Beci is a village in the Dushkaja subregion in the Gjakova Municipality of Kosovo. It is almost exclusively inhabited by ethnic Albanians, who form the near-absolute majority of the village's population.

Etymology
It is believed that the toponym is derived from the Albanian word Bec-i, which means "little lamb" in Albanian.

Geography
Beci is bordered by Sapot to the west, Zhdrellë and Rashkoc to the northwest and north, Cërmjan to the northeast, Meqe east , Doblibare and Vraniq to the southeast and with Lugu e Bunarit to the south and southwest.

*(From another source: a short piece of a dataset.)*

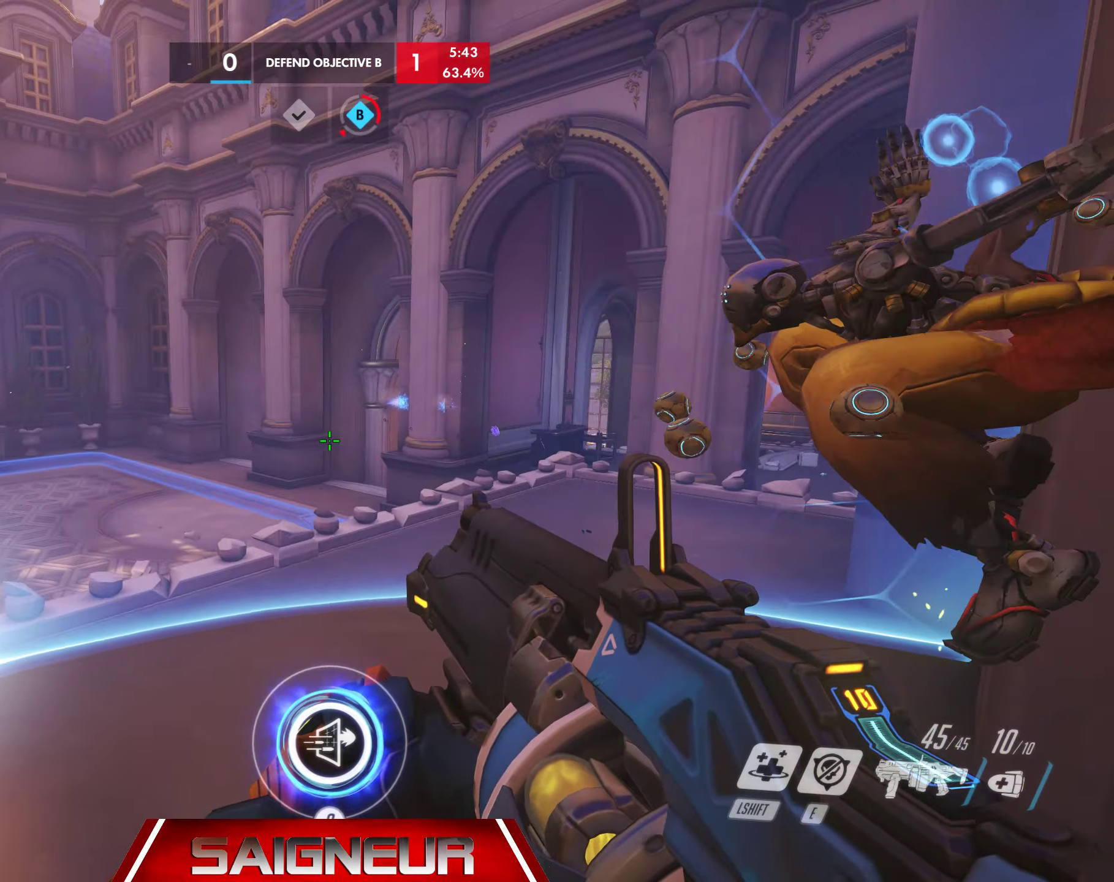
{"keys": ["a", "w"], "mouse": [], "events": [[117, "a", "up"], [366, "d", "down"], [366, "w", "down"], [416, "d", "up"], [500, "a", "down"]]}
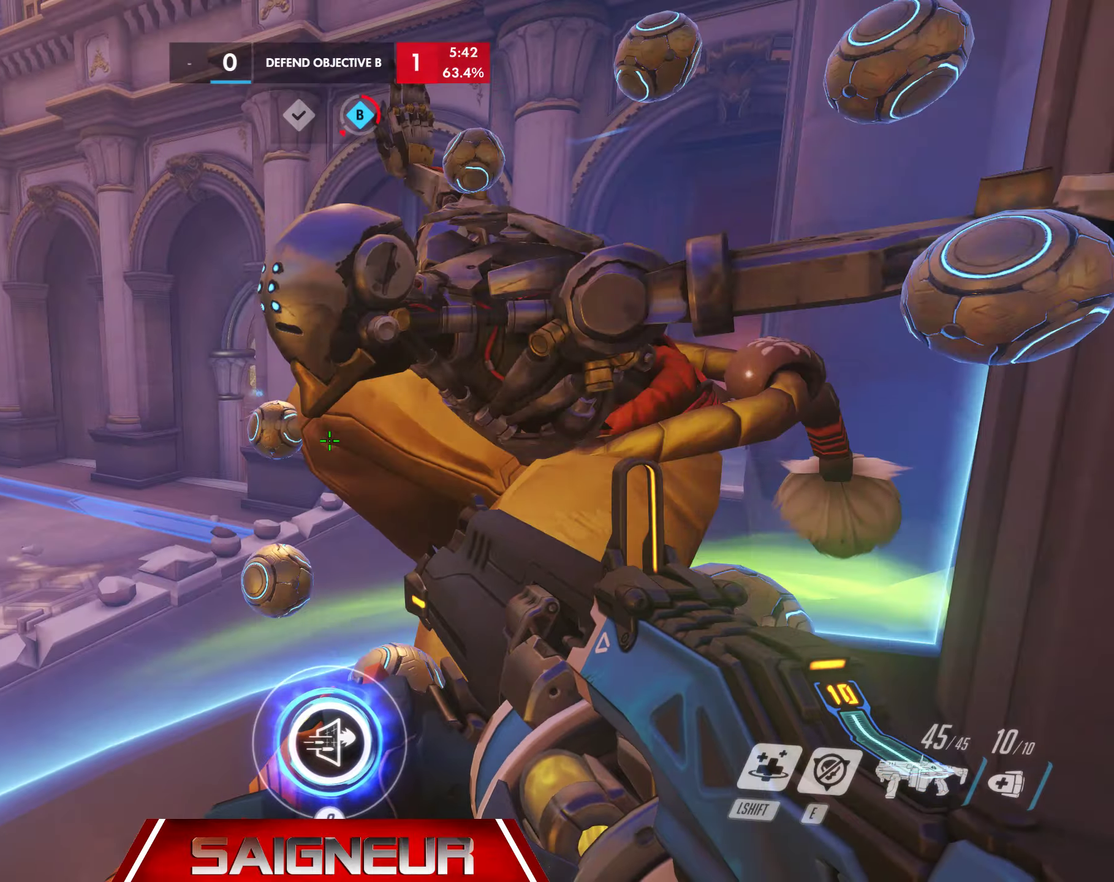
{"keys": ["a"], "mouse": [], "events": [[83, "d", "down"], [116, "a", "up"], [116, "w", "up"], [333, "d", "up"], [383, "a", "down"]]}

It is located in the ethnographic Dushkaja region, and is situated around 7km northeast of Gjakova.

History
Beci is divided into two sections - Beci i Epër (Upper Beci) and Beci i Poshtëm (Lower Beci). In the cadastral documents of the Sanjak of Shkodra in 1485, the village is mentioned with the name Beçi.

Anthropology 
Beci is inhabited by a near-absolute majority of ethnic Albanians, and most of the inhabitants traditionally belonged to a single Albanian tribal brotherhood around 300 years ago - the Mërturi-Berisha. The village was traditionally divided into 4 neighbourhoods - the neighbourhoods of the Biblekët, Ndreajt, Salcët and Tetajt. The Muslim and Catholic Albanians here belong to the same brotherhood. There is also a family that hails from the Krasniqi tribe and one that hails from the Thaçi tribe.